Mexico has taken the US firearms industry to court to hold them responsible for the violence committed by cartels using their weapons on its soil.

At the Nogales land border crossing signs warn that firearms and ammunition are prohibited once you cross the border into Mexico. Arizona, US, in April 2017.

For the past three years, Mexico has been taking the American firearms industry to court in the US. Recent legal victories have been widely celebrated in the country. For the first time, the American justice system has authorized a country to sue this sector for its role in firearms trafficking, and to demand reparations.

 

The issue is one of the most sensitive in Mexican public opinion, given that the American firearms industry bears a large share of the responsibility for drug trafficking, the main scourge of the country. Mexico City has estimated that nearly half a million weapons from the US enter the country illegally every year. 6 out of 10 murders are committed with firearms, almost all of which come from the country’s northern neighbor.

There has also been considerable interest in this legal battle, which has been underway since 2021, in the US. Mexico’s victories in the federal courts of Boston (Massachusetts) and Tucson (Arizona), which have been described as “historic,” have been applauded by a majority of Americans; who want to see regulation imposed on this industry, which has been implicated in both civilian massacres and the fentanyl crisis.

“The US now knows that it is arming the cartels that are flooding the country with one of the most lethal drugs,” said Jonathan Lowy, the American lawyer who has been representing Mexico in this litigation and has been battling this industry in the courts for the past 27 years.

‘Attractive marketing strategies’

The Mexican foreign ministry has implemented a legal and political strategy to get the industry to change its practices.
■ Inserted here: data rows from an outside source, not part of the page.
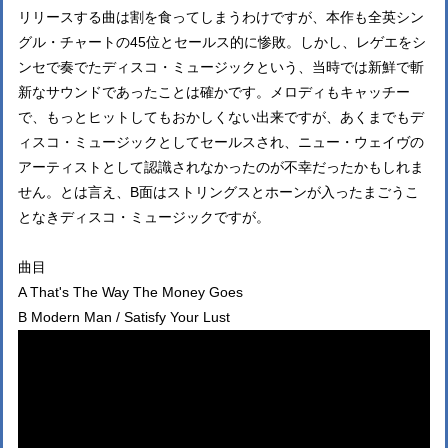
リリースする曲は割を食ってしまうわけですが、本作も全英シン
グル・チャートの45位とセールス的に惨敗。しかし、レゲエをシ
ンセで奏でたディスコ・ミュージックという、当時では新鮮で斬
新なサウンドであったことは確かです。メロディもキャッチー
で、もっとヒットしてもおかしくない出来ですが、あくまでもデ
ィスコ・ミュージックとしてセールスされ、ニュー・ウェイヴの
アーティストとして認識されなかったのが不幸だったかもしれま
せん。とは言え、B面はストリングスとホーンが入ったまごうこ
となきディスコ・ミュージックですが。
曲目
A That's The Way The Money Goes
B Modern Man / Satisfy Your Lust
Mexico has argued that the US firearms industry has set up “deliberate efforts to create and maintain an illegal market for their weapons in Mexico.” It cites weapons designed as “military-style,” that can easily be converted to allow for automatic fire; and whose design imitates symbols of Mexican “narco” culture figures and Mexican national symbols, such as its flag or the Virgin of Guadalupe.

For example, Colt’s, which is one of nine manufacturers targeted by the Mexican complaint, produces three models – El Jefe, El Grito and Emiliano Zapata – of its Colt .38 revolver featuring grips engraved with these symbols as well as a phrase attributed to the Mexican revolutionary figure Zapata: “It’s better to die on your feet than to live on your knees.” Firearms manufacturing company Barrett, meanwhile, has designed .50-caliber rifles capable of pulverizing vehicle armor, and which have already shot down Mexican army helicopters south of the Rio Bravo.